- HBO spent a staggering amount of money on a pilot for a prequel to Game of Thrones before deciding it could never be turned into a series
- A former executive at the network estimates the episode cost at least $30 million to make
- Read more television news here
On May 19, 2019, the Prestige Television Era that was ushered in by HBO in the late 1990s essentially came to an end in the most underwhelming manner possible with the airing of the final episode of Game of Thrones, a series that didn’t end with a bang nor a whimper but with the sound of the kind of fart that makes you have to head to the bathroom to check your underwear.
As we recently learned, George R.R. Martin was one of the many people who voiced some concern about the direction the show was heading around the time it stopped being appointment television and started being the kind of series you’d only recommend to an enemy so they can waste more than 60 hours of their life they’ll never get back.
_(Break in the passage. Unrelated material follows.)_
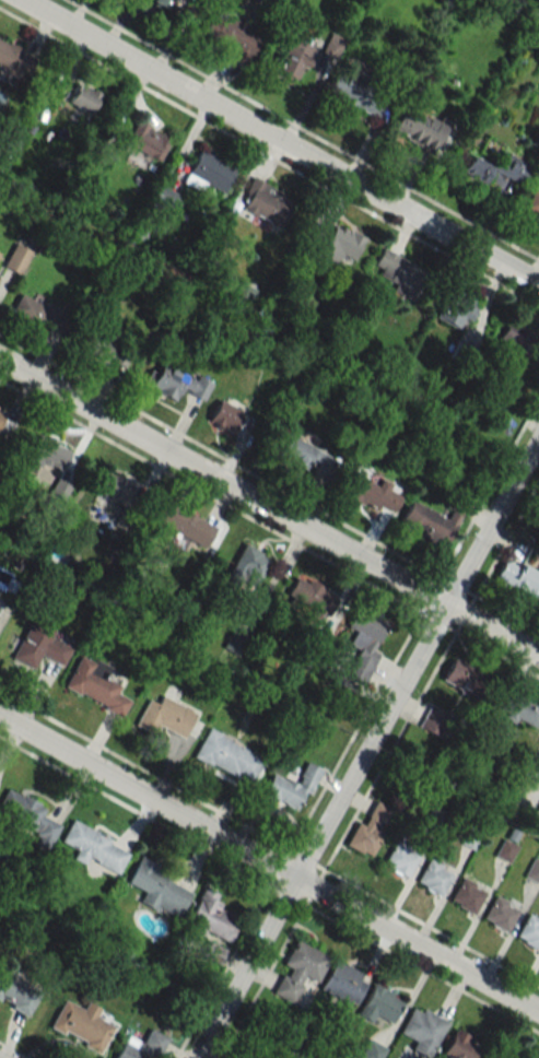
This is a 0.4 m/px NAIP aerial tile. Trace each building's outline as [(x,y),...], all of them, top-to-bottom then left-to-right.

Game of Thrones may have left a taste in the mouth of many fans that makes sucking on a lemon Warhead seem like a dandy time, but that hasn’t stopped the network behind it from attempting to milk the property for all it’s worth. Earlier this year, HBO revealed its plan to add more spinoff projects into an already crowded development pipeline that includes the prequel series Tales of Dunk and Egg and House of the Dragon (the latter of which got a teaser back in October).
HBO had also planned to release another prequel tentatively titled The Long Night, but in 2019, it announced it had decided to shelve the series after a pilot featuring Naomi Watt in a lead role was filmed in Northern Ireland—and based on details shared by an executive in a new book, that decision came at one hell of a cost.
According to Insider, the recently released Tinderbox contains an interview between author James Andrew Miller and Bob Greenblatt, who took on the role of chairman of WarnerMedia Entertainment in 2019 before being fired the following year.
While he may not have left a huge mark during his brief tenure, he did play a key role in deciding to pull the plug on the aforementioned prequel after viewing a pilot that set HBO back a very pretty penny:
“They had spent over $30 million on a Game of Thrones prequel pilot that was in production when I got there And when I saw a cut of it in a few months after I arrived, I said to Casey [Bloys], ‘This just doesn’t work and I don’t think it delivers on the promise of the original series.’
And he didn’t disagree, which actually was a relief. So we unfortunately decided to pull the plug on it. There was enormous pressure to get it right and I don’t think that would have worked.”
Credit where credit is due for not falling victim to the sunk cost fallacy, but it’s still pretty wild to think HBO spent $30 million on a single episode of television that will never see the light of day.